4. So it sounds like sulfites are the big enemy here. What about dehydration and dreaded cotton mouth?
It is very important to drink a lot of fluids the day before, the day of, and in between drinks when drinking. Drinking small amounts of vodka with a high water content will also likely reduce a hangover—try a vodka and water with lime or a vodka and cranberry juice. If you don’t stay hydrated while drinking, you will almost definitely wake up with a pounding headache that could last the whole day. Not fun and pretty easy to avoid. When you get home from a night of drinking, you should also consider drinking a bottle of water before going to sleep. If you have only had a couple of drinks, take a Tylenol.
5. Do you have a fail-safe plan for the “morning after”? Any truth to the “hair of the dog” mentality?
I can’t recommend it enough—water, water, water.

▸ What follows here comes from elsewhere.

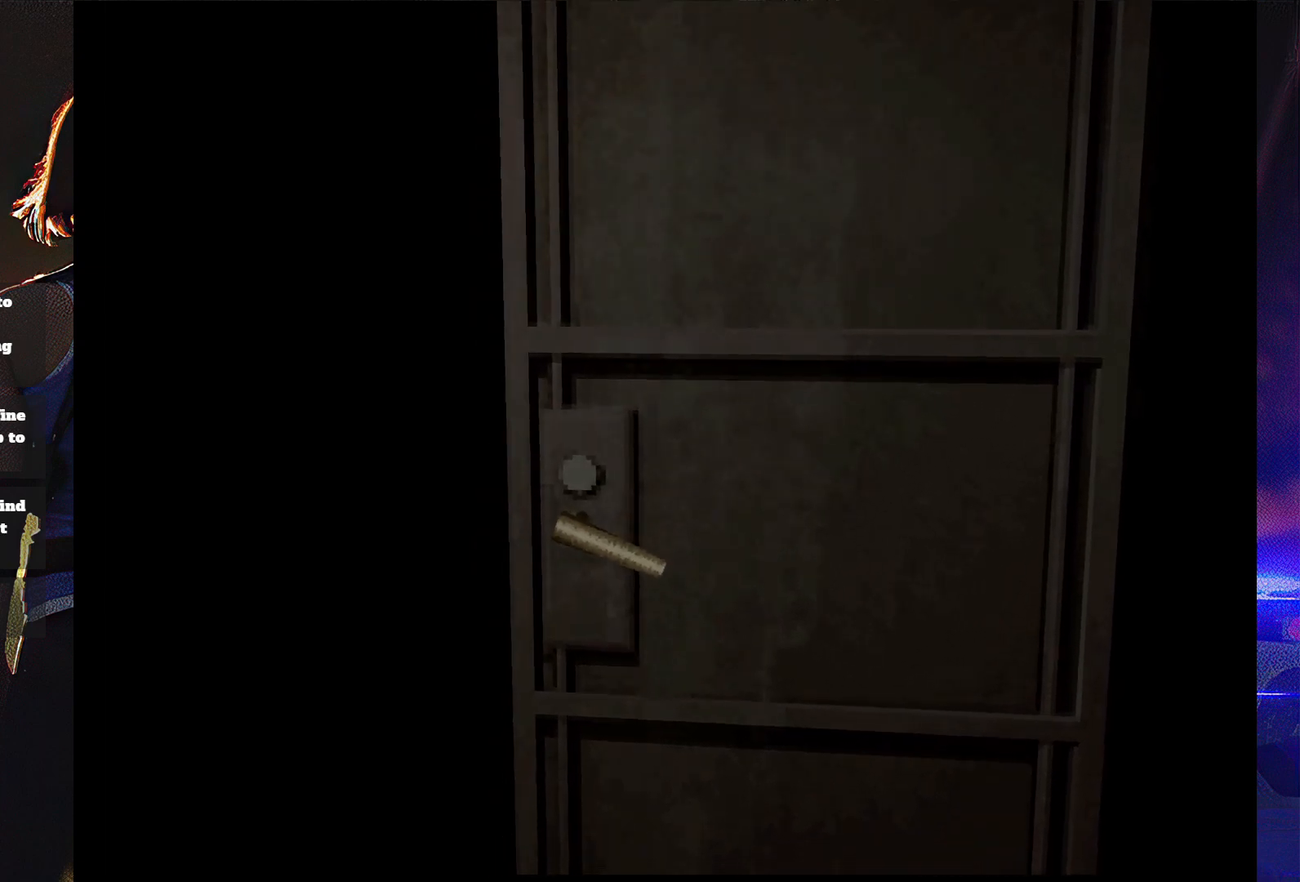
{"buttons": [], "button_events": []}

Even if you have to force yourself to drink it, dehydration is the biggest cause of the hangover and it is the best way to get your body back on track and to start feeling better. Also, an Alka-Seltzer is a great cure for the headaches and fatigue that tend to accompany the hangover, and supplements such as magnesium can help replace the magnesium depleted from your body while it processed the alcohol. Besides what you can consume to feel better, exercising is also a way to get the alcohol out of your system and feel more energized.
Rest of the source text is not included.